Doing a GROUP BY in ArcGIS
As most of you know, I am a big fan of spatial SQL. It is my go-to tool whenever working with GIS. But, I have seen too many people using ArcGIS get tripped up with trying to summarize the results of a spatial operation because ArcGIS does not support SQL. So today, to spare my ArcGIS friends the trouble of writing large “for” loops in Arcpy to populate data that takes hours to run, I want to show you two lines of Arcpy to very quickly replicate the GROUP BY function in SQL:
Using my favorite GIS data set in Tompkins County, NY, assume we have two layers: parcels2007 and watersheds:
What I want to do is calculate for each watershed, the sum of all the parcel areas.
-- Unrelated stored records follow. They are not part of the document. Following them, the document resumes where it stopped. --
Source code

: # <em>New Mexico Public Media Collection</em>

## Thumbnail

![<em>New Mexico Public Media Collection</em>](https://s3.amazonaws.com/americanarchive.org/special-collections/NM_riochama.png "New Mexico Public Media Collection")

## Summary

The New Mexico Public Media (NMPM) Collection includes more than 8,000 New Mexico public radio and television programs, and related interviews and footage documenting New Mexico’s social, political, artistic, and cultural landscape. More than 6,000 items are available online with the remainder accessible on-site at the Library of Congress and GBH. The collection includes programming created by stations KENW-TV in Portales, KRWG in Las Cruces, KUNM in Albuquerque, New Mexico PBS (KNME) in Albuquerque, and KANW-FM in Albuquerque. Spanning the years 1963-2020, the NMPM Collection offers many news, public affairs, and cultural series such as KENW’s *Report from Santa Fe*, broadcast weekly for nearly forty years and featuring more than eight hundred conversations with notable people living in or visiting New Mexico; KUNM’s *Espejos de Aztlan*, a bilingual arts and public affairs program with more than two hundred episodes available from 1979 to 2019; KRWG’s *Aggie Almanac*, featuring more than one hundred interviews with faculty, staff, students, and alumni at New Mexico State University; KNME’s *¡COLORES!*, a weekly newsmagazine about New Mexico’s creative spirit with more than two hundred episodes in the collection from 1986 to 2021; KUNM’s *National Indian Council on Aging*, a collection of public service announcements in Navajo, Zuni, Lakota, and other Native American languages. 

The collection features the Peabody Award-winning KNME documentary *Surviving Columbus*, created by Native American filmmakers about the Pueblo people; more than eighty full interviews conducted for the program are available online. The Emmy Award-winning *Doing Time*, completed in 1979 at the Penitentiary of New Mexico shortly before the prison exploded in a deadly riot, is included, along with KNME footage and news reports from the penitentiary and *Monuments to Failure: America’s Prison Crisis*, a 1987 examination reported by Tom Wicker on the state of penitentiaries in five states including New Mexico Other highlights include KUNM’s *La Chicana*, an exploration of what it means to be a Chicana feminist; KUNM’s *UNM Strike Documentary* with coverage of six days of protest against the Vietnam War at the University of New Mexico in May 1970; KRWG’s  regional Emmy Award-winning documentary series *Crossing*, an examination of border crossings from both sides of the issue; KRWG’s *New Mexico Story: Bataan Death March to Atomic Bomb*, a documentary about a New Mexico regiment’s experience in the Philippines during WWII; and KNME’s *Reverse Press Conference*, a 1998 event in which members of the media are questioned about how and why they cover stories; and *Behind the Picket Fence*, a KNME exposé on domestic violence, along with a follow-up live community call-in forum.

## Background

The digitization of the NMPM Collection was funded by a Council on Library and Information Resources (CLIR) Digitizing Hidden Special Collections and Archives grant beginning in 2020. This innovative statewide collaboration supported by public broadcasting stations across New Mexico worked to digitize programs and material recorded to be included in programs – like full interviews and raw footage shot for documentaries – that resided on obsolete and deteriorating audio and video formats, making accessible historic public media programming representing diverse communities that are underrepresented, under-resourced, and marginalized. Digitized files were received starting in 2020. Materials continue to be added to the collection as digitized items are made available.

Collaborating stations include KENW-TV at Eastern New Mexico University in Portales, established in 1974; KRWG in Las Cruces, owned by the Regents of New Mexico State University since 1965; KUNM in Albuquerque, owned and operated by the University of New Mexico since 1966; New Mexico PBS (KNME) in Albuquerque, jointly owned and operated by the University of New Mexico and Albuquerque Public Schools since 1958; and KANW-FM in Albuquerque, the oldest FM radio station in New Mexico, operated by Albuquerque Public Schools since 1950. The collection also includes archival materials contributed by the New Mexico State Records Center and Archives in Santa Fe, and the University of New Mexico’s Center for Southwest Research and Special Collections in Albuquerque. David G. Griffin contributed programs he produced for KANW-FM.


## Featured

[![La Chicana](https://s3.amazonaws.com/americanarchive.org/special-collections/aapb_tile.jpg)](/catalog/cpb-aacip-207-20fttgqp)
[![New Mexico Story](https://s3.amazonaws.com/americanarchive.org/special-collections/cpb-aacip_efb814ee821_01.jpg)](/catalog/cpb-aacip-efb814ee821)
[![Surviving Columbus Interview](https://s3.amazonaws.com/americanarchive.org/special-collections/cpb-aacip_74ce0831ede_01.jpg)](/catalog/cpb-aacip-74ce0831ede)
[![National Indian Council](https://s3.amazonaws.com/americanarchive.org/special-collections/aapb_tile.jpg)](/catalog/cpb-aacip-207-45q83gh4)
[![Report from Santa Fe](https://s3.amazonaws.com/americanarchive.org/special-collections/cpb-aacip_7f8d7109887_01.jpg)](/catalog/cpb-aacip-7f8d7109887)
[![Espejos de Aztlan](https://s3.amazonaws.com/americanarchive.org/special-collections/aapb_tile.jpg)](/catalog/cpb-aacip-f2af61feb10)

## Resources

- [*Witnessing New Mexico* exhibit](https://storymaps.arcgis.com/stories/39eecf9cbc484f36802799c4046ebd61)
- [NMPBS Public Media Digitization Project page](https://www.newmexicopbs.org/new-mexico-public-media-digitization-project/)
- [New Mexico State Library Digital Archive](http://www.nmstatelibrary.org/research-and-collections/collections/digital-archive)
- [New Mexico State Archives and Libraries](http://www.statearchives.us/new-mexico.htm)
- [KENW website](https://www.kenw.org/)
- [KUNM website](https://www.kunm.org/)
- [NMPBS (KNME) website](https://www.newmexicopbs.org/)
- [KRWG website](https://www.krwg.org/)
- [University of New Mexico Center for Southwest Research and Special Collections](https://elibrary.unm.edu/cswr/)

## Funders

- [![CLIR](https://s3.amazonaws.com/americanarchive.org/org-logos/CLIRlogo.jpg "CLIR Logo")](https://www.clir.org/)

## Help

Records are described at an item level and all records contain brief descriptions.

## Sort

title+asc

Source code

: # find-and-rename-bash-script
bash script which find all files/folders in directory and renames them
In SQL, we would create a query statement like:
SELECT Sum(Area(ClipIntersect([Watersheds].id,[Parcels2007].id))) AS watpar, watershed INTO temptable FROM [Watersheds],[Parcels2007] WHERE touches([Watersheds].id,[Parcels2007].id) GROUP BY watershed
In ArcGIS, you can perform an Intersect_Analysis, and then you can summarize the result of that analysis by taking the SUM of the resulting area (Shape_Area) and essentially group it by the watershed name (watershed):
arcpy.Intersect_analysis(["watersheds", "parcels2007"],"watpar","ALL") arcpy.Statistics_analysis("watpar","watsum",[["Shape_Area","SUM"]],"watershed")
So that’s it. Two lines of Arcpy code.